Cornellà tampoco ha olvidado. Desde hace años, en el barrio de la Gavarra existe el “Espacio Cristina Bergua Vera”: un pequeño rincón urbano, con un monolito y una placa dedicada a ella y a todas las personas desaparecidas sin explicación. En 2022, al cumplirse 25 años de su desaparición, el Ayuntamiento organizó un acto conmemorativo allí mismo, con la presencia de la familia y de decenas de vecinos. En 2024, el homenaje se repitió por los 27 años sin Cristina. Su cara aparece en campañas, en murales, en velas encendidas cada 9 de marzo, y también en productos culturales: podcasts como Criminopatía, emisiones especiales de televisión y, más recientemente, reportajes de Equipo de Investigación que han vuelto a colocar su nombre en primera línea.
En 2025, artículos especializados como el de la revista policial H50 recordaban que el “caso Cristina Bergua” es, técnicamente, un expediente sin cuerpo, sin escena y sin prueba definitiva, sostenido sobre hipótesis y sospechas, y advertían de un reloj implacable: si no hay avances, el procedimiento prescribirá en marzo de 2027. Mientras tanto, el foco mediático vuelve una y otra vez hacia Javier, el exnovio, convertido en figura maldita: en una pieza reciente, reaccionó con aspavientos y amenazas ante las cámaras cuando se le preguntó por ella. Nunca ha sido condenado por nada relacionado con la desaparición, y legalmente mantiene intacta su presunción de inocencia. Pero en la memoria de muchos, su nombre y el de Cristina siguen atados por un hilo que nadie ha logrado cortar ni probar.
Hoy, Cristina Bergua es oficialmente una persona fallecida —así se declaró en 2017 para poder ordenar ciertos aspectos legales—, pero para su familia sigue siendo también una ausencia viva, un hueco en la mesa y un cuarto que el tiempo no consigue vaciar del todo. Cada anónimo, cada programa, cada reportaje nuevo reabre la misma herida: la de no saber dónde está ni qué pasó exactamente después de que saliera hacia casa de su novio aquel 9 de marzo de 1997. El expediente policial habla de indicios, de vertederos, de anónimos y de un posible final violento; el corazón de sus padres solo sabe que su hija no se habría marchado sin despedirse, y que alguien, en algún lugar, guarda todavía la clave de lo que ocurrió.
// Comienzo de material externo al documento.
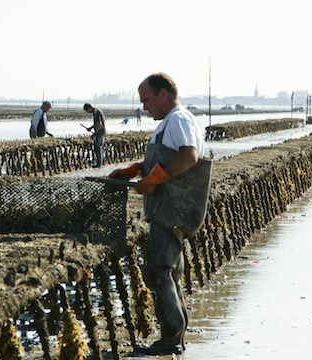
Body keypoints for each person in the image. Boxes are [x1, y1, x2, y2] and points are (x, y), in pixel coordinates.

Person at [109, 72, 207, 356]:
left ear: (163, 94)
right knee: (170, 272)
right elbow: (165, 157)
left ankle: (171, 340)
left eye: (147, 100)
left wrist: (151, 180)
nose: (144, 107)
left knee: (161, 271)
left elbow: (188, 157)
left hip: (171, 209)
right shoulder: (171, 122)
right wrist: (135, 170)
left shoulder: (178, 119)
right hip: (169, 208)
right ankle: (175, 335)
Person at [83, 103, 106, 167]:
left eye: (87, 111)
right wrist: (91, 128)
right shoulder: (98, 111)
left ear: (89, 108)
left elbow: (99, 124)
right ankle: (99, 163)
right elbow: (96, 123)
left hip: (100, 133)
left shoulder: (96, 112)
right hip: (101, 132)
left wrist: (95, 134)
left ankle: (99, 165)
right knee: (98, 148)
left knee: (98, 148)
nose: (87, 112)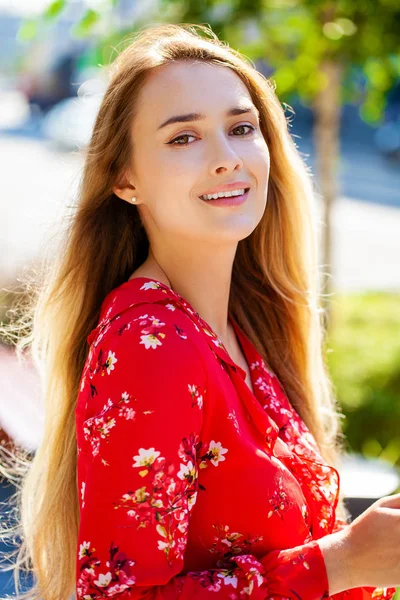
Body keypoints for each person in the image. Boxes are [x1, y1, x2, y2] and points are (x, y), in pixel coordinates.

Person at [1, 22, 399, 600]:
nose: (226, 159)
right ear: (124, 178)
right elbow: (122, 596)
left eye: (241, 128)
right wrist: (342, 562)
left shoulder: (240, 329)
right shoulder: (149, 343)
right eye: (183, 137)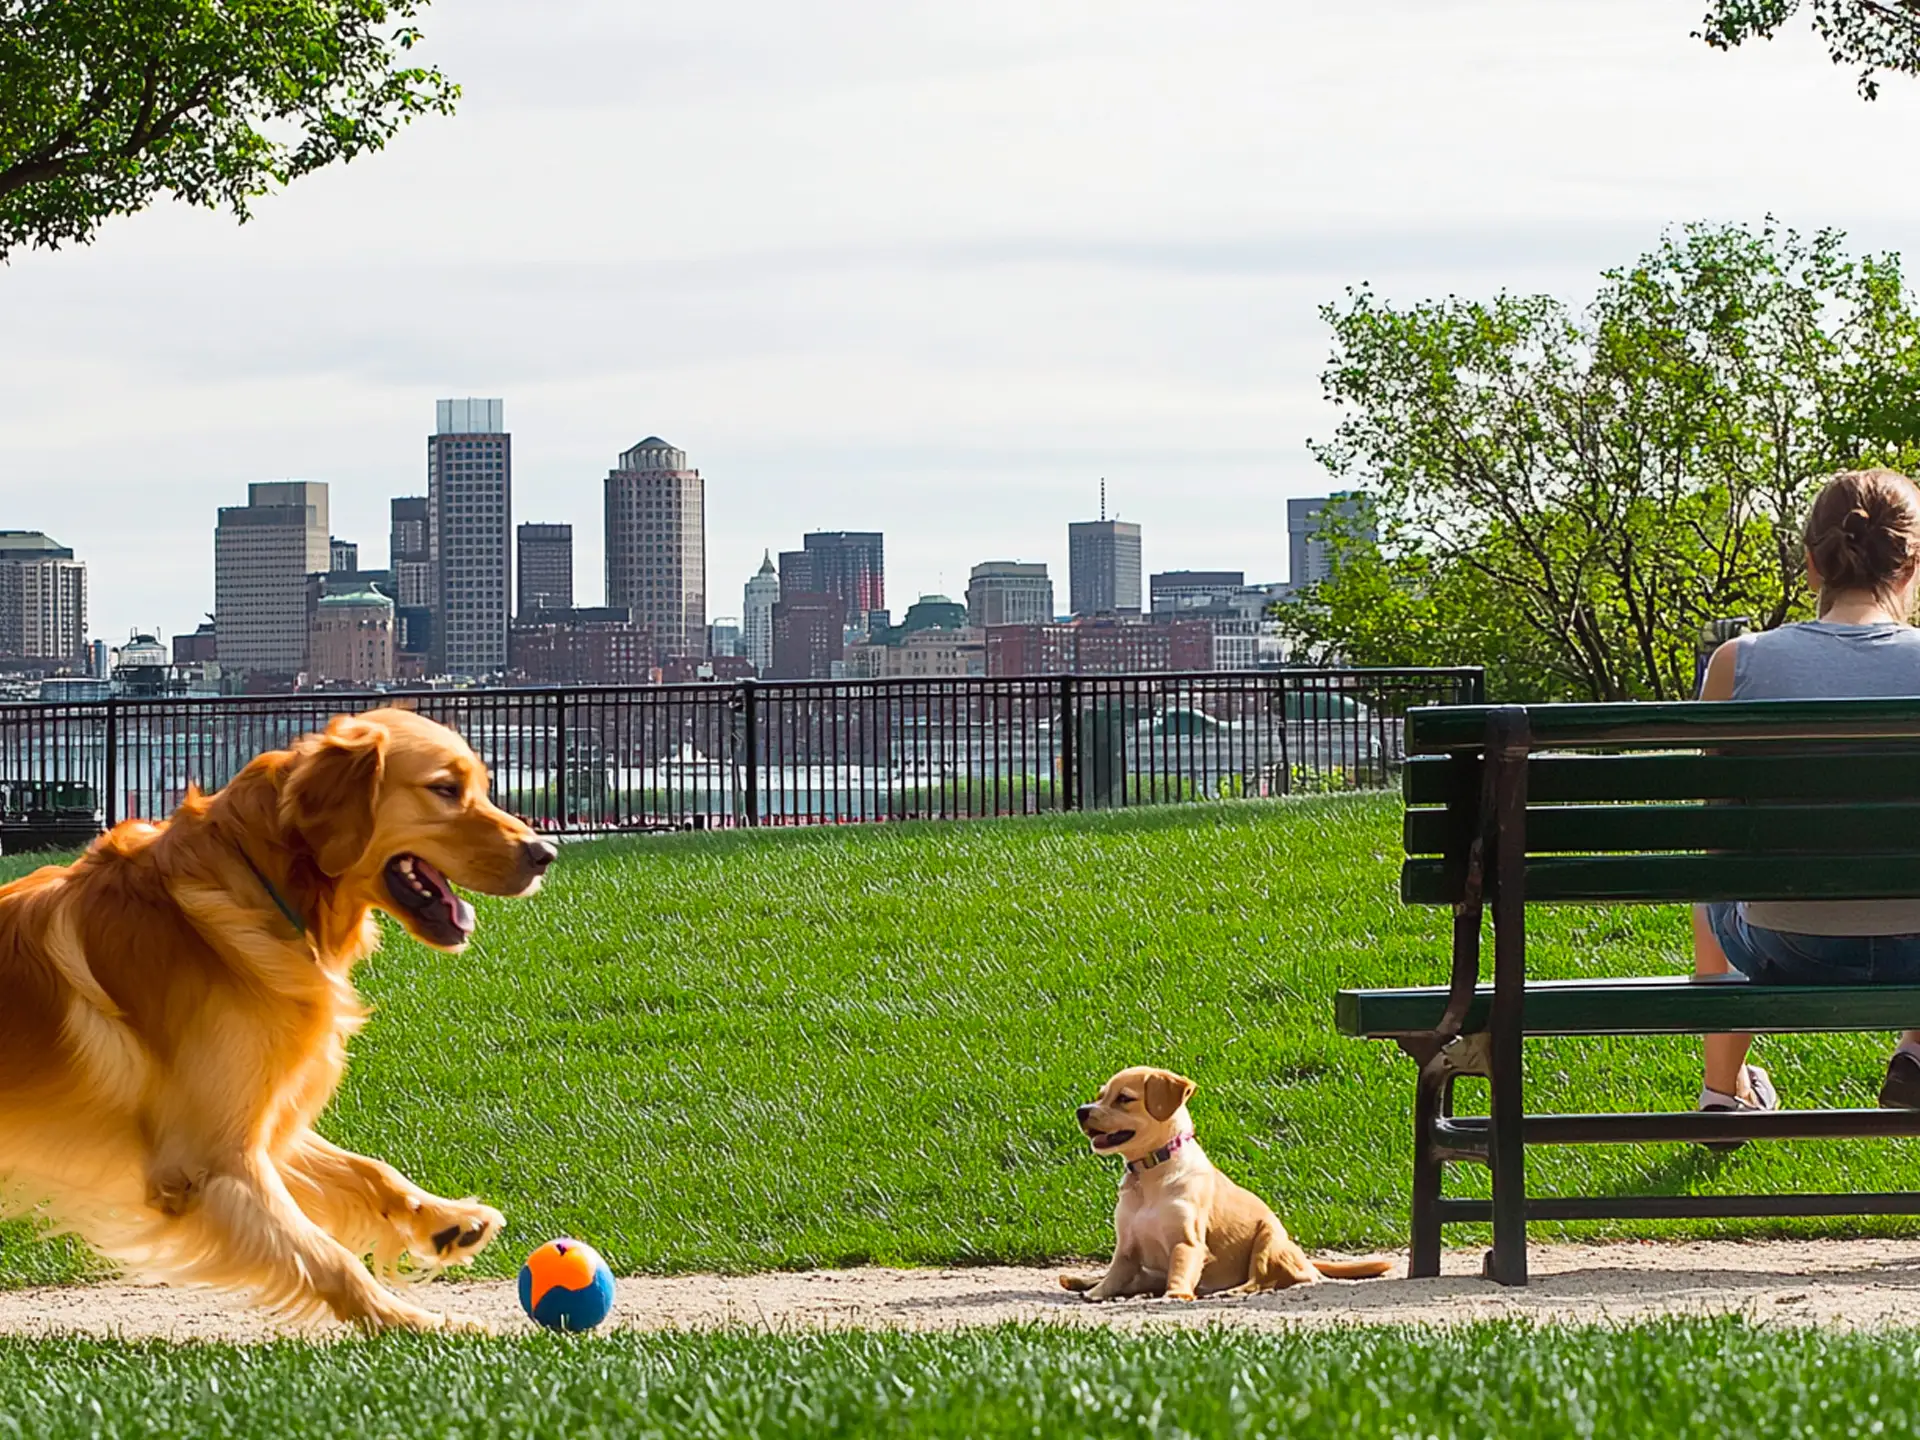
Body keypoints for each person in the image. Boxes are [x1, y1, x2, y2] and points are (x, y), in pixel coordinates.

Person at [1695, 468, 1920, 1135]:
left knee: (1714, 874)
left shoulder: (1741, 662)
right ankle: (1916, 1052)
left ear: (1813, 562)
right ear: (1911, 565)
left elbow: (1720, 822)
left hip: (1787, 944)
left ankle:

Porque el caso de Cristina Bergua no es solo una de las desapariciones más oscuras de la España de los 90; es también el espejo en el que se reflejan todas las familias que viven atrapadas entre la esperanza y la certeza de una pérdida. ¿Qué pasó realmente aquella tarde entre Cornellà y Esplugues? ¿Terminó Cristina la conversación que iba a cambiar su vida o alguien decidió que no saldría viva de ella? ¿Cuántas verdades siguen enterradas —en un vertedero, en una ladera, en una alcantarilla o en una conciencia— mientras el calendario avanza hacia 2027, el año en que la ley podría dar por cerrado un caso que para quienes quieren a Cristina nunca se cerrará del todo?